Saturday, March 22, 2014

Depression: Knowing When It's Not A Sad Spell

It's easy to say after a hard day, "I'm depressed", but when you think of it, most of us will have forgotten that we even said that by the next day or at least within a few days. Any normal human being will go through a rough time when they lose a loved one to death or separation, when they can't figure out how to pay the next bill, when they haven't slept in months due to a new baby or when the sun hasn't shone in three weeks. So, even though at that moment it does seem serious, when do you know if it's the real thing? When does it become a clinical depression?

Any item in the list of the most common symptoms of depression can be due to other causes, like a physical disorder or illness. And anybody can be feeling at least one symptom at any given time. So before you go and diagnose yourself with clinical depression, make sure you're suffering from more that one symptom and talk to your doctor.

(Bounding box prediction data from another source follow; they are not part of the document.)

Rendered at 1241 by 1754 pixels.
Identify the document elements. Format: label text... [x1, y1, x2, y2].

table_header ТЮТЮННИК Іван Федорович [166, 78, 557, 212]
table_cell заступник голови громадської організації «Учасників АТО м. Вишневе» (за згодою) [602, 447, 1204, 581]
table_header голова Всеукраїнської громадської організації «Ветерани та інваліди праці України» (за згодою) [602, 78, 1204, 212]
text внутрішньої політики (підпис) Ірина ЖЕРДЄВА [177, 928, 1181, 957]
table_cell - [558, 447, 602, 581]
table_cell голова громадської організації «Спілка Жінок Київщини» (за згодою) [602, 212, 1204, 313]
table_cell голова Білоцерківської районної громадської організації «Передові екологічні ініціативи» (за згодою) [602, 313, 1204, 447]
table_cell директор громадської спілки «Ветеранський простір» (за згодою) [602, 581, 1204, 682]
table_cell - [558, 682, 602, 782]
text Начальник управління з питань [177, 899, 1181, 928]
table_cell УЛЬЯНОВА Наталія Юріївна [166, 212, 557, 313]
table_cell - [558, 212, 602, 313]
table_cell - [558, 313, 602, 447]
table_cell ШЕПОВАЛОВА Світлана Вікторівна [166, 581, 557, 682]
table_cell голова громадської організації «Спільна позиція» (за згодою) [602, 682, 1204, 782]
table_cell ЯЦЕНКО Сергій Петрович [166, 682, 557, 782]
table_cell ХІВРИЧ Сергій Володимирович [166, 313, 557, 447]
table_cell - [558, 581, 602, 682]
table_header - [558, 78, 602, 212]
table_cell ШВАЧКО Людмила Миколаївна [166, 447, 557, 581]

A person suffering from a clinical depression will usually experience these symptoms:

- A difficulty falling asleep and/or sleeping through the night. They may also wake up early and be unable to go back to sleep. Many feel that they dream all night, the dreams often being of a very disturbing nature.

- A feeling of complete exhaustion with not even enough energy to carry out daily tasks.

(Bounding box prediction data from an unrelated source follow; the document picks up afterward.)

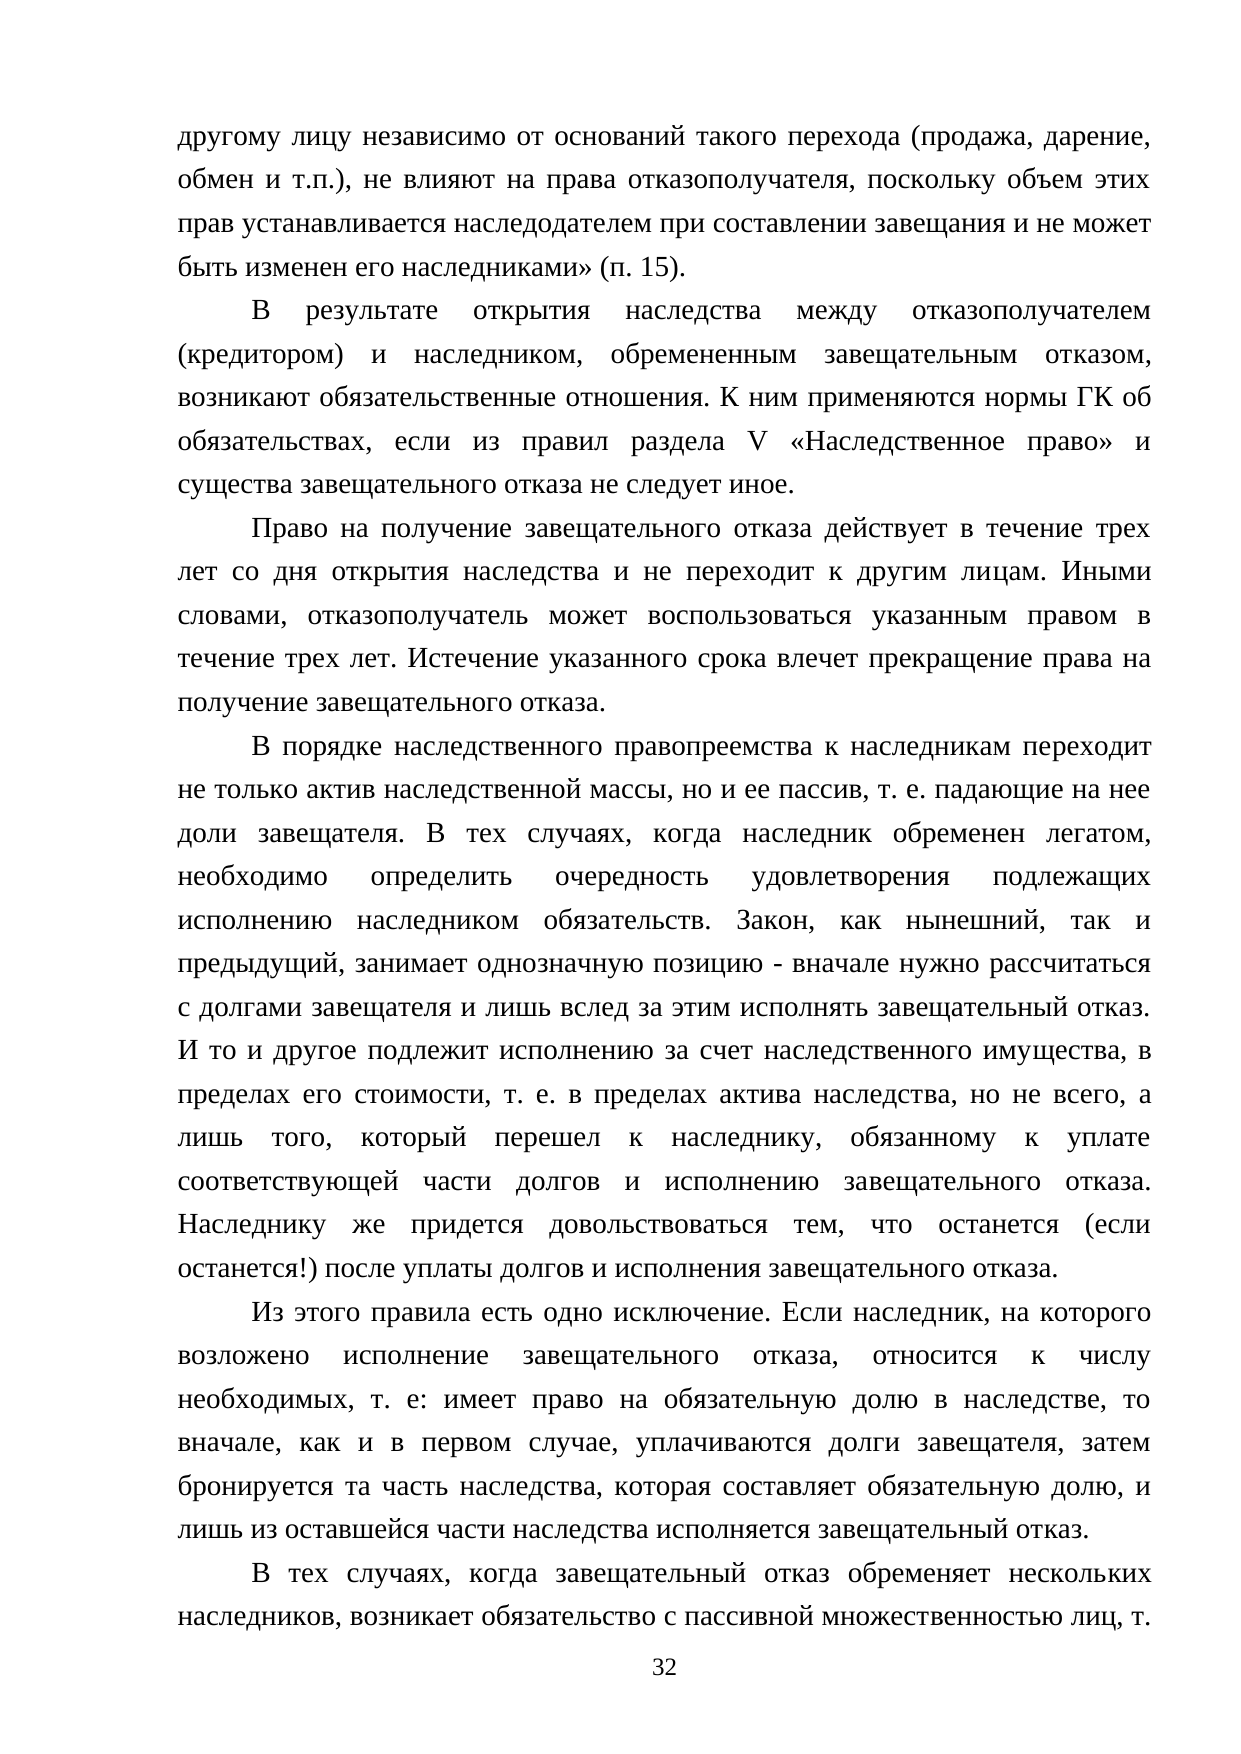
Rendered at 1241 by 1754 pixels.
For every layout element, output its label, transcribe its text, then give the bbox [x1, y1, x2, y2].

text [177, 118, 1152, 282]
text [177, 1555, 1152, 1632]
text В результате открытия наследства между отказополучателем (кредитором) и наследником, обремененным завещательным отказом, возникают обязательственные отношения. К ним применяются нормы ГК об обязательствах, если из правил раздела V «Наследственное право» и существа завещательного отказа не следует иное. [177, 292, 1152, 500]
text Право на получение завещательного отказа действует в течение трех лет со дня открытия наследства и не переходит к другим лицам. Иными словами, отказополучатель может воспользоваться указанным правом в течение трех лет. Истечение указанного срока влечет прекращение права на получение завещательного отказа. [177, 510, 1152, 718]
text Из этого правила есть одно исключение. Если наследник, на которого возложено исполнение завещательного отказа, относится к числу необходимых, т. е: имеет право на обязательную долю в наследстве, то вначале, как и в первом случае, уплачиваются долги завещателя, затем бронируется та часть наследства, которая составляет обязательную долю, и лишь из оставшейся части наследства исполняется завещательный отказ. [177, 1294, 1152, 1545]
text В порядке наследственного правопреемства к наследникам переходит не только актив наследственной массы, но и ее пассив, т. е. падающие на нее доли завещателя. В тех случаях, когда наследник обременен легатом, необходимо определить очередность удовлетворения подлежащих исполнению наследником обязательств. Закон, как нынешний, так и предыдущий, занимает однозначную позицию - вначале нужно рассчитаться с долгами завещателя и лишь вслед за этим исполнять завещательный отказ. И то и другое подлежит исполнению за счет наследственного имущества, в пределах его стоимости, т. е. в пределах актива наследства, но не всего, а лишь того, который перешел к наследнику, обязанному к уплате соответствующей части долгов и исполнению завещательного отказа. Наследнику же придется довольствоваться тем, что останется (если останется!) после уплаты долгов и исполнения завещательного отказа. [177, 728, 1152, 1284]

- A constant feeling of sadness and misery. Not even the things that usually bring them joy have any effect. They will start crying for no specific reason.

- Feeling that they are a failure in every aspect. They may ponder on the past and the mistakes they have made in the past, are making in the present and will make in the future. This all brings on a feeling of hopelessness, as if life will not get any better and is ultimately not even worth living. Though a depressive person might not be suicidal, in many cases thought of death and suicide are constantly in the back of their mind.

- A person suffering from a depression will either not want to see anyone at all or be terrified of being left alone.

- They have no interest and joy in things that they used to love, such as hobbies. In most cases, interest in sex will disappear completely. Though they may not have an appetite, they might stuff themselves with food to find comfort.

- Though depressed people often seem subdued, they might become irritable and angry for little or no reason.

- Low self-esteem and lack of confidence.

- A feeling that life is unfair.

- Though they might spend the day not doing anything and without the will to do anything, they still feel that life is passing them by.

Depression not only causes emotional pain, in many cases it also brings on physical pain, such as back pain and headaches. These usually cannot be explained by the medical profession and will not go away through treatment such as therapeutic massages or medication. Other physical symptoms of depression are constipation or other digestive problems, chest pain and dizziness. Any of these conditions could imply something else and should be checked out by a doctor. If the patient has a tendency to suffer depression, it should be mentioned to the physician.